Que triste.
Tu sabias tudo de nós. E nós só adivinhávamos.
Viveste submerso no oceano escuro da tua mãe que era o melhor coito que podias ter. Mas depois desaguaste num rio enorme de sangue que quase a matava.
Mas que triste.
Nunca saberás como é lindo viver e como são lindos os dias, mesmo os que não são.
Como é louco o irmão que não tiveste e tão bela a flor da sua irmã. Quem eram os teus avós e o que te podiam ensinar, e as meninas que eram primas.
Nunca saberás o que é dormir com a mulher que se ama ou a surpresa de um beijo.
Como é bom mergulhar no mar e deixar escorrer o sal para dentro dos olhos. E espojar na areia do Verão.
O que é ter bons amigos e passar noites em claro a viver com eles, e acordar no dia seguinte com uma ressaca de rebenta-miolos e depois limpar isso tudo a apanhar uma onda ou ir para um campo de futebol.
O que é pegar num carro pela primeira vez, que tem um rádio velho onde se ouvem os Led Zeppelin. E como é bom sentir o cabelo solto numa mota porque se arrisca e hoje não ponho o capacete.
E nada compensa mais do que acreditar e depois defender, sobretudo quando censuram.
Que viajar é a melhor coisa do mundo. De comboio.
Como é o mar em Zanzibar. Como são vazios os desertos de Sprengisandur ou do Sahara mas que nos fazem sentir homens de verdade. Ou como se agradece a Deus beber um gin tónico enquanto se olha para as multidões na praça Jemaa el-Fna.

### DADOS FORNECIDOS:
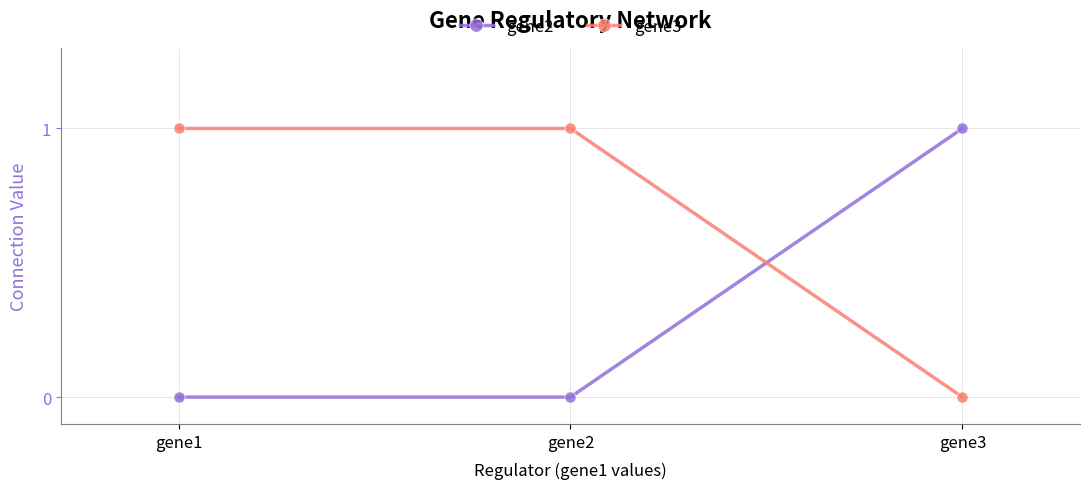

Which series has the largest total across all categories?

gene3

### APLICAR A LEITURA:
a – Segundo o texto, por que razão se sente o cabelo solto ao andar de mota? Responda em uma a três frases.
b – Reproduza textualmente a passagem do texto que começa em "O que é pegar" e prossegue até "mundo. De comboio.".
As linhas não guardam qualquer relação com o texto.

### RESPOSTAS POR TAREFA:
a – Sente-se o cabelo solto numa mota porque se arrisca. Nesse dia, não se põe o capacete.

b –
O que é pegar num carro pela primeira vez, que tem um rádio velho onde se ouvem os Led Zeppelin. E como é bom sentir o cabelo solto numa mota porque se arrisca e hoje não ponho o capacete.
E nada compensa mais do que acreditar e depois defender, sobretudo quando censuram.
Que viajar é a melhor coisa do mundo. De comboio.